Из-за этого «ври, да говори» бывало немало курьезов. Солдаты сами иногда молчали, рискуя сказать невпопад, что могло быть опаснее, чем дежурство не в очередь или стойка на прикладе. Но это касалось собственно перечислений имен царского дома и высшего начальства, где и сам Ярилов требовал ответа без ошибки и подсказывал даже, чтобы не получилось чего-нибудь вроде оскорбления величества.

— Пономарев!
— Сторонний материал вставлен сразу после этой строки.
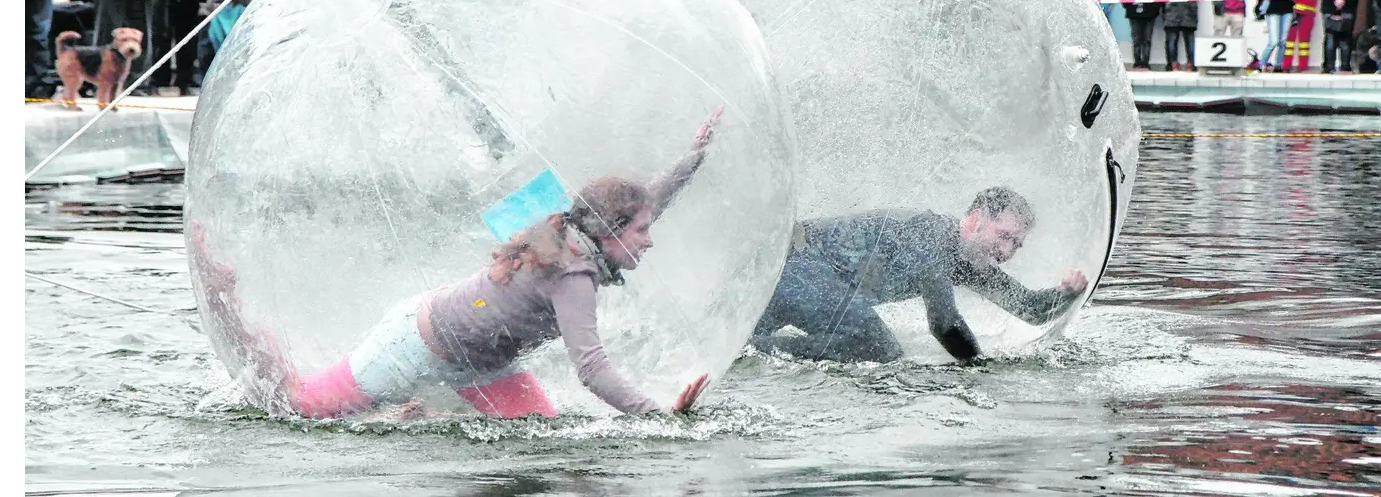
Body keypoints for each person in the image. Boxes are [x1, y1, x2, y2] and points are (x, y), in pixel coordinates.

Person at [190, 112, 723, 420]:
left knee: (542, 439)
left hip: (487, 363)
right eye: (642, 232)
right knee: (298, 407)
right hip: (414, 348)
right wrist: (659, 420)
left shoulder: (581, 232)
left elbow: (645, 200)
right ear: (608, 232)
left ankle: (418, 413)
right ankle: (225, 295)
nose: (650, 243)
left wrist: (692, 157)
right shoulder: (574, 275)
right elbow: (592, 368)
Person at [751, 187, 1087, 363]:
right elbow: (945, 325)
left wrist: (1066, 293)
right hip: (796, 263)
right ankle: (755, 349)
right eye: (1003, 236)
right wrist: (982, 372)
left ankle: (749, 347)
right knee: (879, 347)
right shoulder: (934, 236)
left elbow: (1029, 309)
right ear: (976, 219)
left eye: (1016, 244)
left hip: (801, 277)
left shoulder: (971, 260)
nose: (1007, 251)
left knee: (872, 343)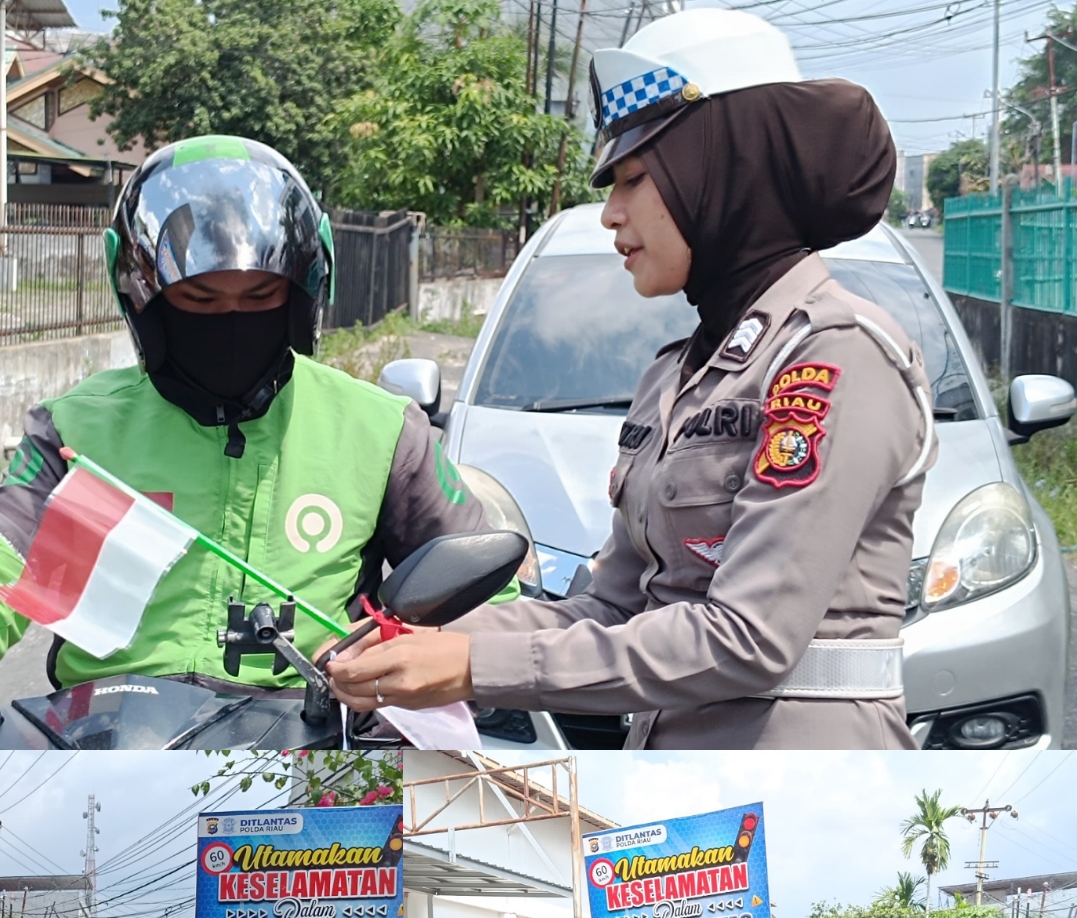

Кто выше начальника дивизии?

— Командующий войсками Московского военного округа, — чеканит ловкий солдат.

— А кто он такое?

— Его превосходительство. Генерал-адъютант, генерал-лейтенант…

— Ну?.. Не знаешь?

— Знаю, да по-нашему, по-русски.

— Ну?

— Генерал-адъютант, генерал-лейтенант…

— Ну!

— Крендель в шубе!

Уж через много лет, будучи в Москве, я слыхал, что Гильденштуббе называли именно так, как окрестил его Пономарев: Крендель в шубе!

* * *

За словесностью шло фехтование на штыках, после которого солдаты, спускаясь с лестницы, держались за стенку, ноги не гнутся! Учителем фехтования был прислан из учебного батальона унтер-офицер Ермилов, великий мастер своего дела.

— Помни, ребята, — объяснял Ермилов на уроке, — ежели, к примеру, фихтуешь, так и фихтуй умственно, потому фихтование в бою — вещь есть первая, а главное, помни, что колоть неприятеля надо на полном выпаде, в грудь, коротким ударом, и коротко назад из гру-Ди у его штык вырви… Помни: из груди коротко назад, чтоб ен рукой не схватил… Вот так! Р-раз — полный выпад и р-раз — коротко назад. Потом р-раз — два, р-раз — два, ногой притопни, устрашай его, неприятеля, р-раз — д-два!